Everything these days is organic or free range or humanely sourced or free trade… from toys to cotton to chocolate to chicken, there is a movement towards being more aware of the sources and costs of the things we consume.
We spend the early years (and even the later years, for those of us who have stamina and a flexible budget) of our children’s lives making sure that the majority of things they play with and ingest are at least moderately healthy for them. So when these little ones grow up and they take their various internet-tethered devices with them into the shadows of their bedroom or a corner or a friend’s house or the backseat of a car, do we have a responsibility to make sure that the gross Internet porn they find is also humanely sourced, free trade, and possibly better for them than the Mountain Dew and Cheetos version of typical Internet porn? And how do you talk to your teen about porn anyway?
I mean, I’m really asking. My son is newly thriteen. Every time I look at him I feel like Kristin Wiig in Bridesmaids when she says, “What is happeninnnnng?” while smiling in a completely terrified way.
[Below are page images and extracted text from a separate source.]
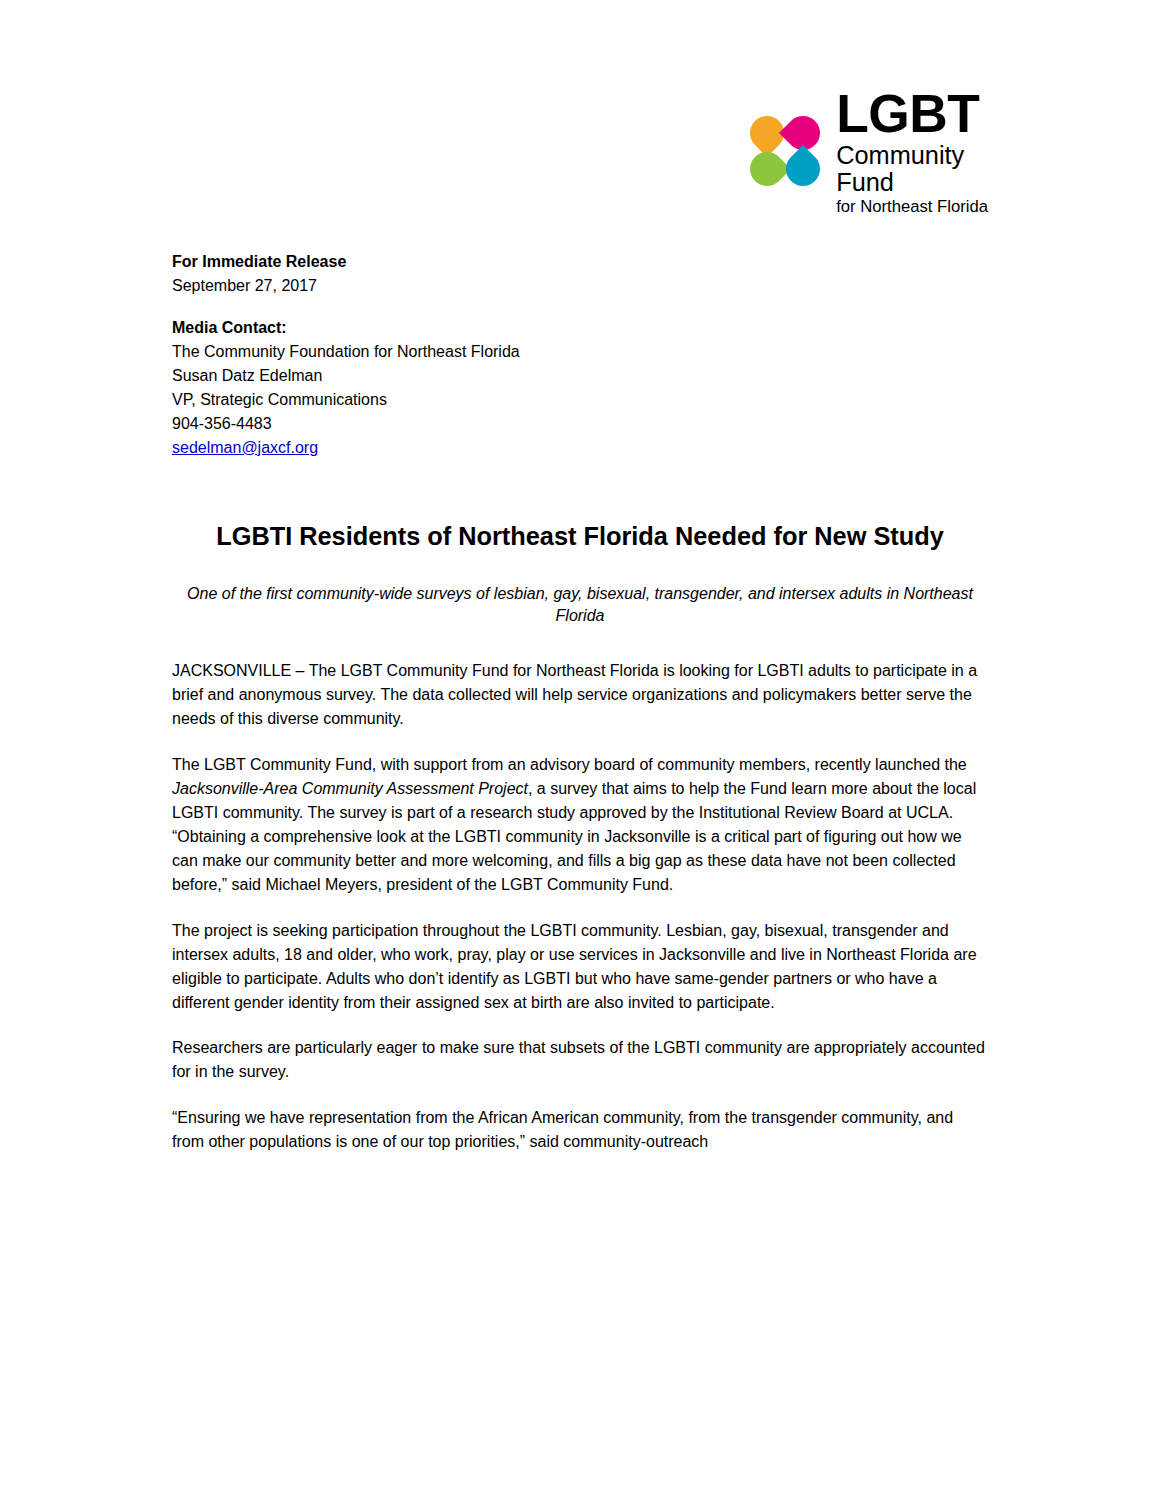LGBT Community Fund for Northeast Florida
For Immediate Release
September 27, 2017
Media Contact:
The Community Foundation for Northeast Florida
Susan Datz Edelman
VP, Strategic Communications
904-356-4483
sedelman@jaxcf.org
LGBTI Residents of Northeast Florida Needed for New Study
One of the first community-wide surveys of lesbian, gay, bisexual, transgender, and intersex adults in Northeast Florida
JACKSONVILLE – The LGBT Community Fund for Northeast Florida is looking for LGBTI adults to participate in a brief and anonymous survey. The data collected will help service organizations and policymakers better serve the needs of this diverse community.
The LGBT Community Fund, with support from an advisory board of community members, recently launched the Jacksonville-Area Community Assessment Project, a survey that aims to help the Fund learn more about the local LGBTI community. The survey is part of a research study approved by the Institutional Review Board at UCLA. “Obtaining a comprehensive look at the LGBTI community in Jacksonville is a critical part of figuring out how we can make our community better and more welcoming, and fills a big gap as these data have not been collected before,” said Michael Meyers, president of the LGBT Community Fund.
The project is seeking participation throughout the LGBTI community. Lesbian, gay, bisexual, transgender and intersex adults, 18 and older, who work, pray, play or use services in Jacksonville and live in Northeast Florida are eligible to participate. Adults who don’t identify as LGBTI but who have same-gender partners or who have a different gender identity from their assigned sex at birth are also invited to participate.
Researchers are particularly eager to make sure that subsets of the LGBTI community are appropriately accounted for in the survey.
“Ensuring we have representation from the African American community, from the transgender community, and from other populations is one of our top priorities,” said community-outreach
There are so many things I want for my kids. Health. Happiness. Self-awareness. Shoes that fit. Something I never, ever thought about when my babies were born was, “Gee, I hope when they’re teenagers there’s some kind of responsible porn available to them.” Not that I want my kids to immediately consume porn upon becoming teenagers, it just feels inevitable. Even if they don’t seek it out, IT WILL FIND THEM. Internet porn is like acne or creepy dudes in line at the grocery store. Everyone confronts it at some point in their lives. But can we keep it from causing permanent scars?
I feel like part of the conversation with my kids has to be about the fact that you can never unsee something. You know? It’s all fun and games to fool around on google until suddenly… it’s not. Figuring out a way to explain this to a curious teen, without increasing his curiosity is a conundrum I have not yet solved. But it’s on the list.
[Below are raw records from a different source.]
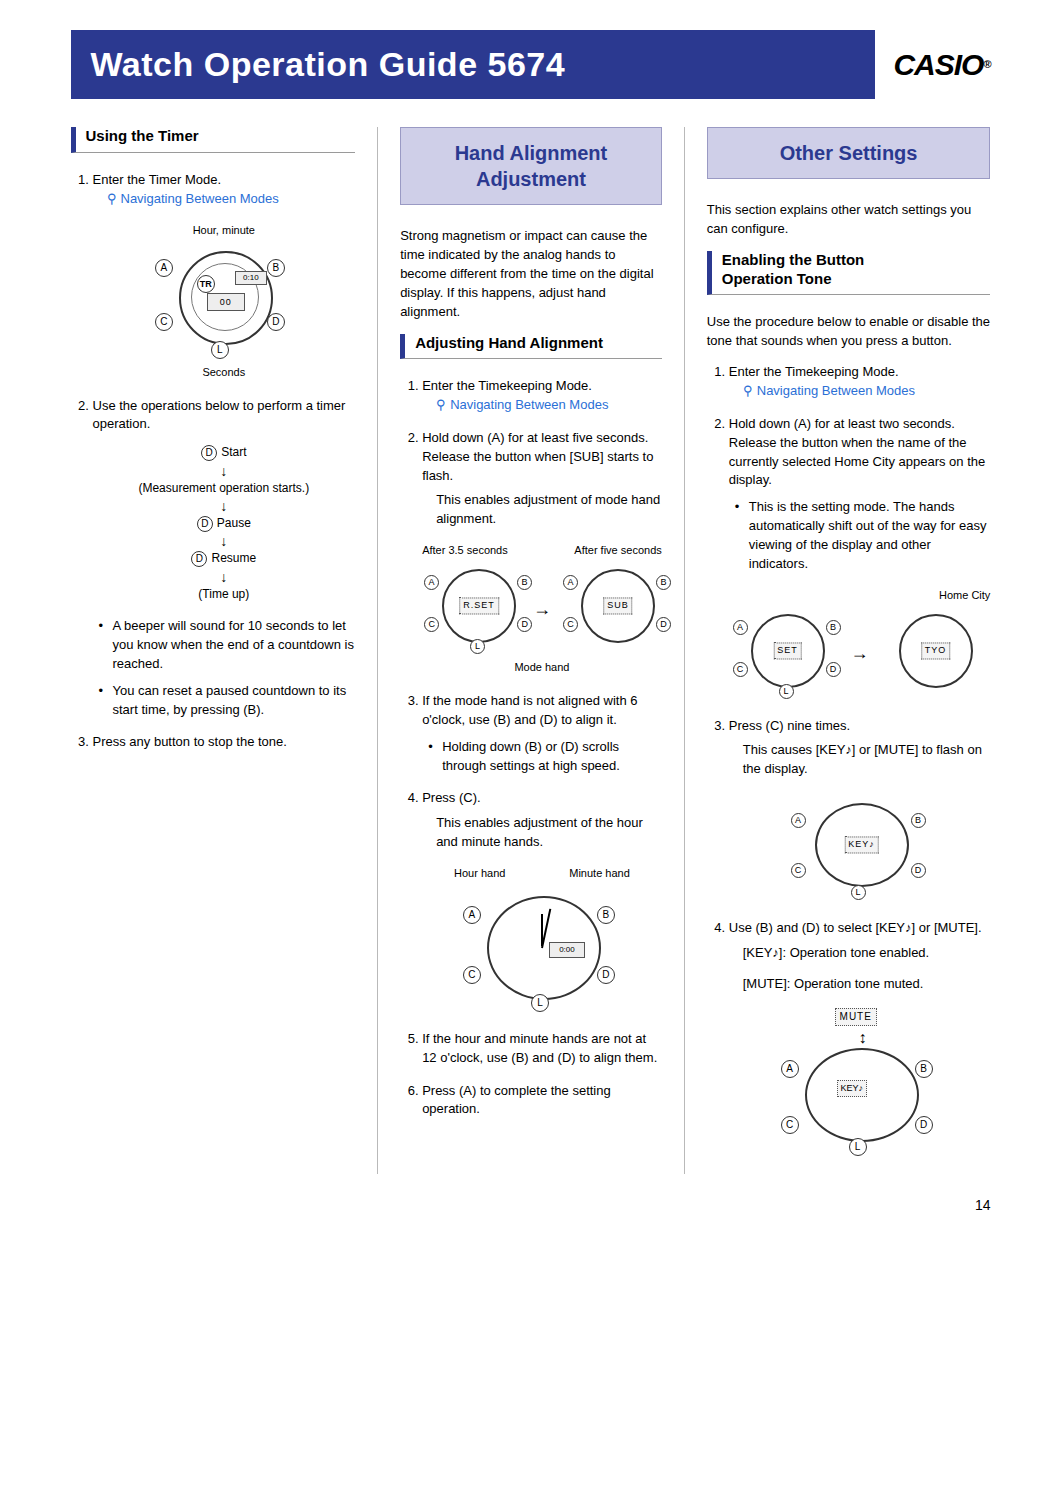Watch Operation Guide 5674
CASIO®
Using the Timer
Enter the Timer Mode.
⚲Navigating Between Modes
Hour, minute
TR
00
0:10
A
B
C
D
L
Seconds
Use the operations below to perform a timer operation.
DStart
↓
(Measurement operation starts.)
↓
DPause
↓
DResume
↓
(Time up)
A beeper will sound for 10 seconds to let you know when the end of a countdown is reached.
You can reset a paused countdown to its start time, by pressing (B).
Press any button to stop the tone.
Hand Alignment
Adjustment
Strong magnetism or impact can cause the time indicated by the analog hands to become different from the time on the digital display. If this happens, adjust hand alignment.
Adjusting Hand Alignment
Enter the Timekeeping Mode.
⚲Navigating Between Modes
Hold down (A) for at least five seconds. Release the button when [SUB] starts to flash.
This enables adjustment of mode hand alignment.
After 3.5 seconds After five seconds
R.SET
A
B
C
D
L
→
SUB
A
B
C
D
Mode hand
If the mode hand is not aligned with 6 o'clock, use (B) and (D) to align it.
Holding down (B) or (D) scrolls through settings at high speed.
Press (C).
This enables adjustment of the hour and minute hands.
Hour hand Minute hand
0:00
A
B
C
D
L
If the hour and minute hands are not at 12 o'clock, use (B) and (D) to align them.
Press (A) to complete the setting operation.
Other Settings
This section explains other watch settings you can configure.
Enabling the Button
Operation Tone
Use the procedure below to enable or disable the tone that sounds when you press a button.
Enter the Timekeeping Mode.
⚲Navigating Between Modes
Hold down (A) for at least two seconds. Release the button when the name of the currently selected Home City appears on the display.
This is the setting mode. The hands automatically shift out of the way for easy viewing of the display and other indicators.
Home City
SET
A
B
C
D
L
→
TYO
Press (C) nine times.
This causes [KEY♪] or [MUTE] to flash on the display.
KEY♪
A
B
C
D
L
Use (B) and (D) to select [KEY♪] or [MUTE].
[KEY♪]: Operation tone enabled.
[MUTE]: Operation tone muted.
MUTE
↕
KEY♪
A
B
C
D
L
14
Adam Savage, of Mythbusters fame, has a great Moth story about talking to his sons about sex. This is paraphrased, but what he basically says is, “Imagine the Internet is a dude and you can search in his head like you can search online. The things you see in there? After about a second you know that this dude has a serious problem respecting women.”
Every day, it is more and more apparent that the Internet is not kind to women. This is something I want to not just tell my teen, but that I very desperately want him to understand. I don’t want him to take my word for it because I’m his loudmouthed feminist mother. I want his synapses to figure this out on their own. Yes, he can be educated about enthusiastic consent, and about rape culture. He can be taught that boys don’t have a monopoly on hormones. He can be educated that real women have hair and cellulite, and that those things can be glorious, actually. Yet, so much of this understanding just has to come from personal experience. Is it possible, that when he’s older and (hopefully) more mature, he’ll be able to have these experiences without having unseeable Cheeto porn projecting into the back of his mind? I don’t know.
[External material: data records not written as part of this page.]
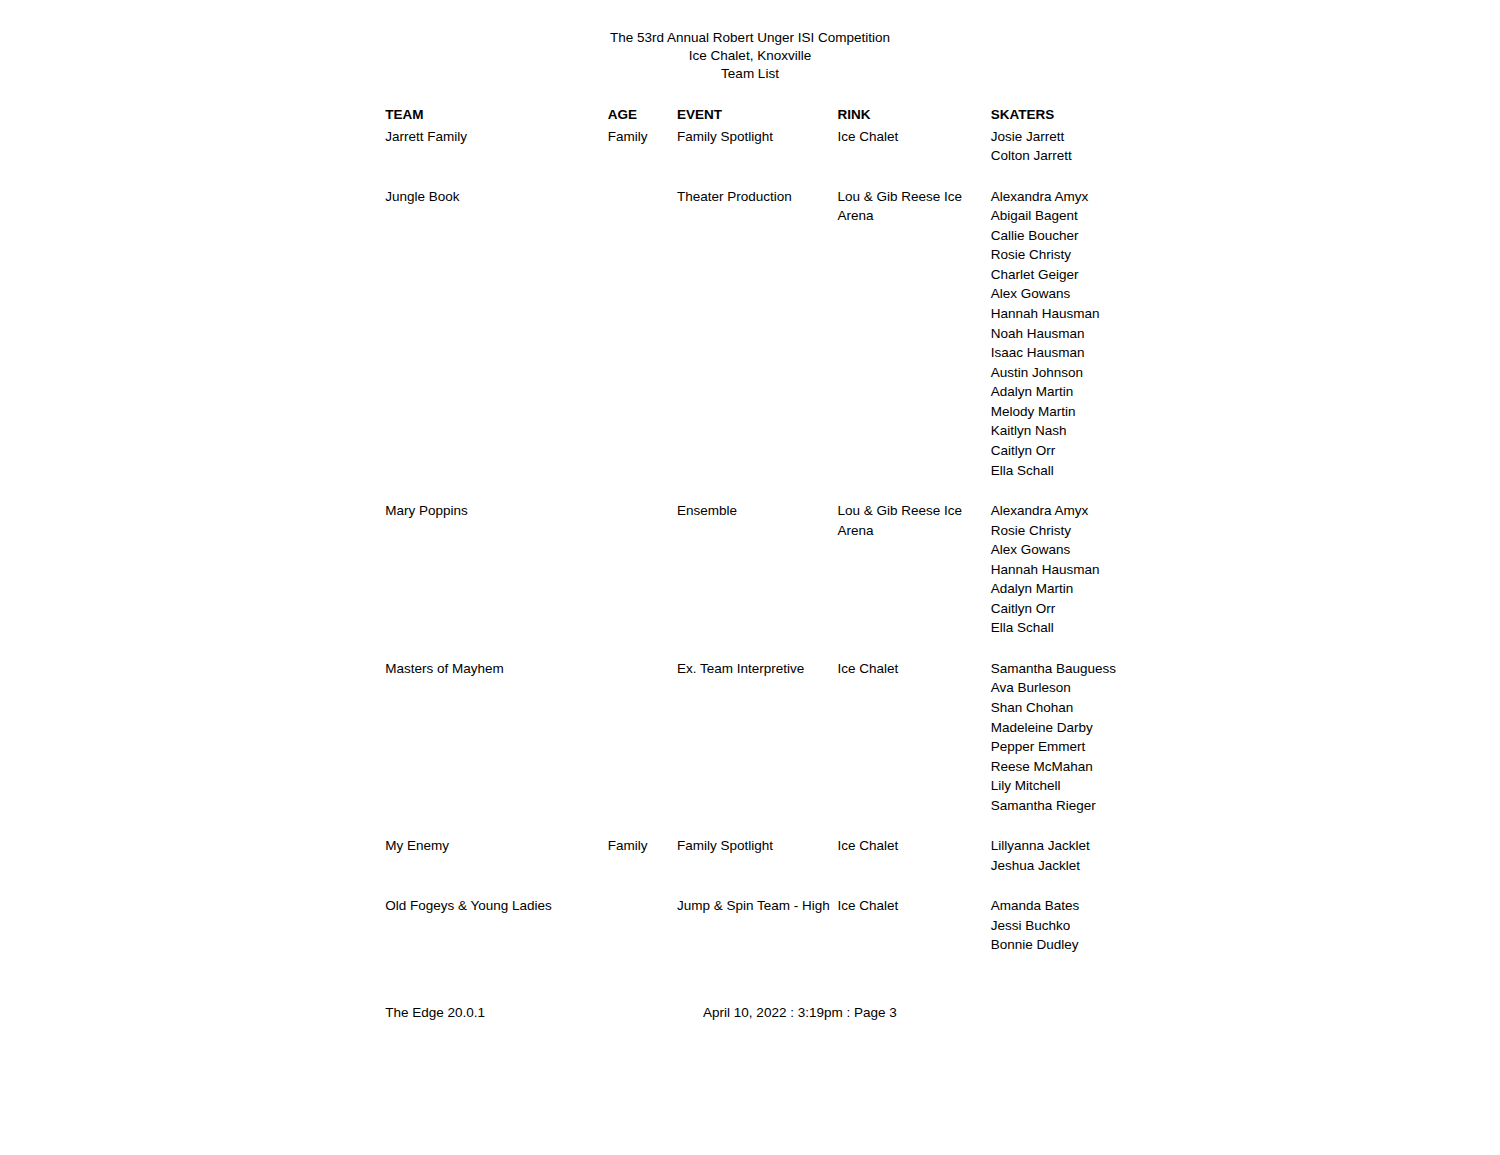The 53rd Annual Robert Unger ISI Competition
Ice Chalet, Knoxville
Team List
| TEAM | AGE | EVENT | RINK | SKATERS |
| --- | --- | --- | --- | --- |
| Jarrett Family | Family | Family Spotlight | Ice Chalet | Josie Jarrett Colton Jarrett |
| Jungle Book | | Theater Production | Lou & Gib Reese Ice Arena | Alexandra Amyx Abigail Bagent Callie Boucher Rosie Christy Charlet Geiger Alex Gowans Hannah Hausman Noah Hausman Isaac Hausman Austin Johnson Adalyn Martin Melody Martin Kaitlyn Nash Caitlyn Orr Ella Schall |
| Mary Poppins | | Ensemble | Lou & Gib Reese Ice Arena | Alexandra Amyx Rosie Christy Alex Gowans Hannah Hausman Adalyn Martin Caitlyn Orr Ella Schall |
| Masters of Mayhem | | Ex. Team Interpretive | Ice Chalet | Samantha Bauguess Ava Burleson Shan Chohan Madeleine Darby Pepper Emmert Reese McMahan Lily Mitchell Samantha Rieger |
| My Enemy | Family | Family Spotlight | Ice Chalet | Lillyanna Jacklet Jeshua Jacklet |
| Old Fogeys & Young Ladies | | Jump & Spin Team - High | Ice Chalet | Amanda Bates Jessi Buchko Bonnie Dudley |
The Edge 20.0.1
April 10, 2022 : 3:19pm : Page 3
I feel like my responsibility as a parent can’t come to a screeching halt when it comes to my kids maturing, and that the world-at-large pressures me to do what I can to just lock everything down. Net nannies and no-screens-in-your-room and safe searches are not bad ideas at all. But I feel like in this brave new world of Snapchat and Kik and unlimited texting (including multimedia) these tactics are a lot like trying to stop a breached dam with a shamwow. I probably can’t stop my teen from looking at the Cheeto porn, but just like with actual junk food, maybe I can help him be mindful of how it’s not the greatest way to go, and how there are better choices.
There has to be a way to sit down with your teen and talk about pornography and sex in a way that doesn’t make them feel ashamed for being interested. There has to be a way to point out that typical porn is not just showing a variety of sex acts, it’s showing conquests versus collaboration. It’s showing that sex is something men do to women or even just on women. It’s not showing people who have sex with each other. Is it insane to think there is a way to fight against a teen’s illicit consumption of sexual positions, by explaining the importance of sexual prepositions?
The days of finding a crumpled Playboy under your kid’s mattress might be waning, but honestly, these kinds of conversations could have been discussed when we were young, too. Maybe if we had had these kinds of conversations the entire state of pornography today would be different.
Or not.
All I know is that my firstborn is about to stumble into the underbelly of humanity. I know in not every case organic, free-range, locally sourced ingredients can make a difference, and yet, if there’s a way I can point him toward a small area of the underbelly that has a little more light shined on it, a little more thought behind it, then you can be damn sure I’m going to try. The rest, I guess, is up to him.